BEGIN
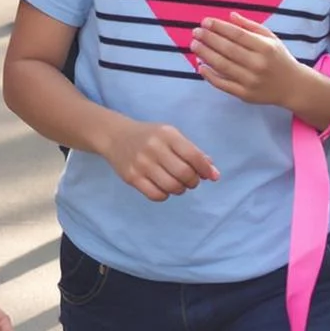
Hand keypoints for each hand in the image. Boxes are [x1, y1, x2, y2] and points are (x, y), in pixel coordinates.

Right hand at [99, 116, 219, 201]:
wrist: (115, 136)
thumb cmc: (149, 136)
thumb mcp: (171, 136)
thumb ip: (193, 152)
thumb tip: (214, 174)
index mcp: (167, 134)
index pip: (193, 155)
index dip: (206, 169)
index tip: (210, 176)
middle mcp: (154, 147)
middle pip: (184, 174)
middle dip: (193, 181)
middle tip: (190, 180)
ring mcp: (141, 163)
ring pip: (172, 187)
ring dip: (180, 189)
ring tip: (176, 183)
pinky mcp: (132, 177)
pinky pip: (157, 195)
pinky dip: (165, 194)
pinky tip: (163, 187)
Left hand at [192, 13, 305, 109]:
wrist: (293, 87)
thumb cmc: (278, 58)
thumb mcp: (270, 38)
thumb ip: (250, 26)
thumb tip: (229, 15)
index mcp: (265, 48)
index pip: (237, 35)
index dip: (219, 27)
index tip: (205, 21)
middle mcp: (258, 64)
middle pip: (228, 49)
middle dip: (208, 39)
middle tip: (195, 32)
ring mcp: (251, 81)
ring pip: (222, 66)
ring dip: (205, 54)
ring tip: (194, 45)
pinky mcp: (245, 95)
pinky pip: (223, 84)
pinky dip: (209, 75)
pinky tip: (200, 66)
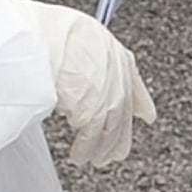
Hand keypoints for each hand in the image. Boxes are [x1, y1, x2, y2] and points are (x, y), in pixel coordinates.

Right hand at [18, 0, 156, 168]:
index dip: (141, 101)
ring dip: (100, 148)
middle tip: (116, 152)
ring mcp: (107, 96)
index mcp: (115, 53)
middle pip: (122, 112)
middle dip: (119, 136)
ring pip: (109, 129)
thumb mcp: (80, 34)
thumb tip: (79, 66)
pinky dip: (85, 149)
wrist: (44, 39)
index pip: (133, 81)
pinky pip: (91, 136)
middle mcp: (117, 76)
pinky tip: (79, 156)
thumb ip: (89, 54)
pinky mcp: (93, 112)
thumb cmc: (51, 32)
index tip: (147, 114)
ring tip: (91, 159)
END
**What you need to do**. Drop the images; return the entries above exactly as they appear.

**Exercise solution**.
Hand keypoints for each hand in the image. Boxes are [x1, y1, x2, y2] and points are (x, y), in pixel coordinates.

Right hand at [99, 116, 219, 201]:
wrist: (115, 136)
thumb cmc: (149, 136)
thumb mcp: (171, 136)
thumb ip: (193, 152)
thumb tip: (214, 174)
index mcp: (167, 134)
index pip: (193, 155)
index dip: (206, 169)
index tip: (210, 176)
middle mcp: (154, 147)
middle pip: (184, 174)
middle dip: (193, 181)
middle tip: (190, 180)
ring mcp: (141, 163)
ring pip: (172, 187)
ring dip: (180, 189)
ring tip: (176, 183)
pinky mcp: (132, 177)
pinky pip: (157, 195)
pinky dip: (165, 194)
pinky tip: (163, 187)
Left hand at [192, 13, 305, 109]:
wrist: (293, 87)
thumb cmc: (278, 58)
thumb mcp: (270, 38)
thumb ip: (250, 26)
thumb tip: (229, 15)
index mcp: (265, 48)
index pip: (237, 35)
index dip: (219, 27)
index tip: (205, 21)
middle mcp: (258, 64)
middle pip: (228, 49)
middle dip: (208, 39)
middle tip: (195, 32)
ring mcp: (251, 81)
ring pip: (222, 66)
ring dip: (205, 54)
ring tip: (194, 45)
pinky mcp: (245, 95)
pinky pip: (223, 84)
pinky dip: (209, 75)
pinky tip: (200, 66)
Hand keypoints for each hand in the image. Boxes are [x1, y1, x2, y2] and points are (x, y), in pixel coordinates.

Right hand at [18, 0, 156, 168]:
index dip: (141, 101)
ring dip: (100, 148)
middle tip: (116, 152)
ring mcp: (107, 96)
index mcp: (115, 53)
middle pip: (122, 112)
middle dip: (119, 136)
ring pip: (109, 129)
thumb mcp: (80, 34)
thumb tip: (79, 66)
pinky dip: (85, 149)
wrist: (44, 39)
index pip: (133, 81)
pinky pip: (91, 136)
middle mcp: (117, 76)
pinky tip: (79, 156)
thumb ip: (89, 54)
pinky mcp: (93, 112)
thumb cmc: (51, 32)
index tip: (147, 114)
ring tip: (91, 159)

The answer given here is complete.